Dr. Abbaci menambahkan bahwa wali adalah manusia yang berhasil mengaktualisasikan seluruh potensi dirinya hingga mencapai derajat wilayah. Semua manusia memiliki potensi ini, sebab misi penciptaan manusia sejatinya adalah untuk menjadi khalifah atau wali di muka bumi.

Ia menjelaskan lebih lanjut bahwa wilayah membahas dua sisi Tuhan_lahir dan batin_dan peran insan kamil (manusia sempurna) menjadi sentral sebagai penghubung antara Tuhan dan alam semesta melalui prinsip sinkhiyah atau afinitas kosmis.

Pluralitas dalam ciptaan Tuhan, menurutnya, muncul dari manifestasi berbagai nama Allah. “Insan kamil menjaga keseimbangan di tengah kontradiksi seperti antara Jalal dan Jamal,” ungkapnya. Sosok ini penting karena manusia awam cenderung berjarak dari Tuhan, sehingga dibutuhkan insan kamil sebagai pembimbing.
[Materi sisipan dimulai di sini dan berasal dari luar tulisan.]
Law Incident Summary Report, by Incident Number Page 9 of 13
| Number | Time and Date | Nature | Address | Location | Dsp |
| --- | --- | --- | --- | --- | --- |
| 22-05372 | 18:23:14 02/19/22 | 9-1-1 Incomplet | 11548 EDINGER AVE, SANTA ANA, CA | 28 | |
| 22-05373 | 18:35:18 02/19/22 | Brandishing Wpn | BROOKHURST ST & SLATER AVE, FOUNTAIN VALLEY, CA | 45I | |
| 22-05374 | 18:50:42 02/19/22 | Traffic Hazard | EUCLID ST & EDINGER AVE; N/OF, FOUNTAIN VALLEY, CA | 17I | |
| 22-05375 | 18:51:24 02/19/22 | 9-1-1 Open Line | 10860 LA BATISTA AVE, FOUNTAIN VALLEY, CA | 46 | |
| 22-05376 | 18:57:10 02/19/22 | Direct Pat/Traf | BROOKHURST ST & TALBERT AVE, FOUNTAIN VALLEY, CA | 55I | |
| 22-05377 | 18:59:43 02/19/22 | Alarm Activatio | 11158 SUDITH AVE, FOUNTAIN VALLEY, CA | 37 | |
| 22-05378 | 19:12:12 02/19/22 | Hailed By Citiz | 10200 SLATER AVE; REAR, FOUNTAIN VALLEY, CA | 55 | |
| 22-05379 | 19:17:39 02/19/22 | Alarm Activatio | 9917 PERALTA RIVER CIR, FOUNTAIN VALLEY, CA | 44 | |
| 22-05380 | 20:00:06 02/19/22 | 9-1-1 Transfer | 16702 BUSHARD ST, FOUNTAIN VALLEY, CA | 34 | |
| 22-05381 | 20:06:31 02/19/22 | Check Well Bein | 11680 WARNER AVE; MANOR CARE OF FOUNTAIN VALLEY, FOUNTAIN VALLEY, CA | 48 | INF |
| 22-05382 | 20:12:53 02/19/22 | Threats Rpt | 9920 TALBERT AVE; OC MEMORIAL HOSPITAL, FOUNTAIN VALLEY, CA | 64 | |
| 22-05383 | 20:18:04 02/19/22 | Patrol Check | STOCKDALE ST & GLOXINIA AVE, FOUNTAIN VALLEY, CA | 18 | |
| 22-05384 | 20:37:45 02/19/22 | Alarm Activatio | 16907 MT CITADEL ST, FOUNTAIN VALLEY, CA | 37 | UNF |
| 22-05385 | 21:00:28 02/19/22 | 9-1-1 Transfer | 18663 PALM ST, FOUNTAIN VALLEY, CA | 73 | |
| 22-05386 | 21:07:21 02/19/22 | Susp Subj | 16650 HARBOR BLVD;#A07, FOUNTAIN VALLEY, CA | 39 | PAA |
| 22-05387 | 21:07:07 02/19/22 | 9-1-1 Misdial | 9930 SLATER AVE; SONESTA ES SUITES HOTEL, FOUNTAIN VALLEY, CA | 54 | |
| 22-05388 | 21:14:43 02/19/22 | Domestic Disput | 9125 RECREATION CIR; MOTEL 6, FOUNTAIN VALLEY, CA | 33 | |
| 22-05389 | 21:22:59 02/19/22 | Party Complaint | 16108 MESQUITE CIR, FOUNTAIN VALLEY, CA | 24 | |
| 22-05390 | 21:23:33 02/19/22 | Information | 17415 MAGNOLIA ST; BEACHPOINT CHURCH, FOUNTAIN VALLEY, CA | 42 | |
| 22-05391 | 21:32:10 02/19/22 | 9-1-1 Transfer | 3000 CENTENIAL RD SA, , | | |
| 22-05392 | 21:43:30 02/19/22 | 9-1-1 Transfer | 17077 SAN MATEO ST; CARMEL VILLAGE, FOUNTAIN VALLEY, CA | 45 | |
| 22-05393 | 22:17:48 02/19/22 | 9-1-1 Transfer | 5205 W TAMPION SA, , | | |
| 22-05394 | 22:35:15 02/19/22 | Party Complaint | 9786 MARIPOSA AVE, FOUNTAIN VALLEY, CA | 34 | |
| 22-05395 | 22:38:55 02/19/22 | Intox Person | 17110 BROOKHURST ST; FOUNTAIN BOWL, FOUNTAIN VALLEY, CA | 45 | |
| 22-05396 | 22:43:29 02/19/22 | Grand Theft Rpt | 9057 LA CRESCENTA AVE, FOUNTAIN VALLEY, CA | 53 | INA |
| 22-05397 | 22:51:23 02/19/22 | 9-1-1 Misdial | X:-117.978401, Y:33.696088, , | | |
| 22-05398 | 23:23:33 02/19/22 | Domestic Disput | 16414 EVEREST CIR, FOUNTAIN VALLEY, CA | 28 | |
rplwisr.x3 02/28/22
Seminar ini menjadi penutup dari rangkaian Short Course Ibnu Arabi yang telah berlangsung sebanyak sebelas pertemuan. Program ini digagas oleh Deputi Perguruan Tinggi Al Mustafa, Dr. Kholid Al Walid, M.Ag., dan telah membahas berbagai tema krusial dalam ilmu tasawuf antara lain Al-Haqq sebagai wujud, Asma’ dan Sifat, Tajalli, Alam Misal, Insan Kamil, hingga A’yan Tsabitah.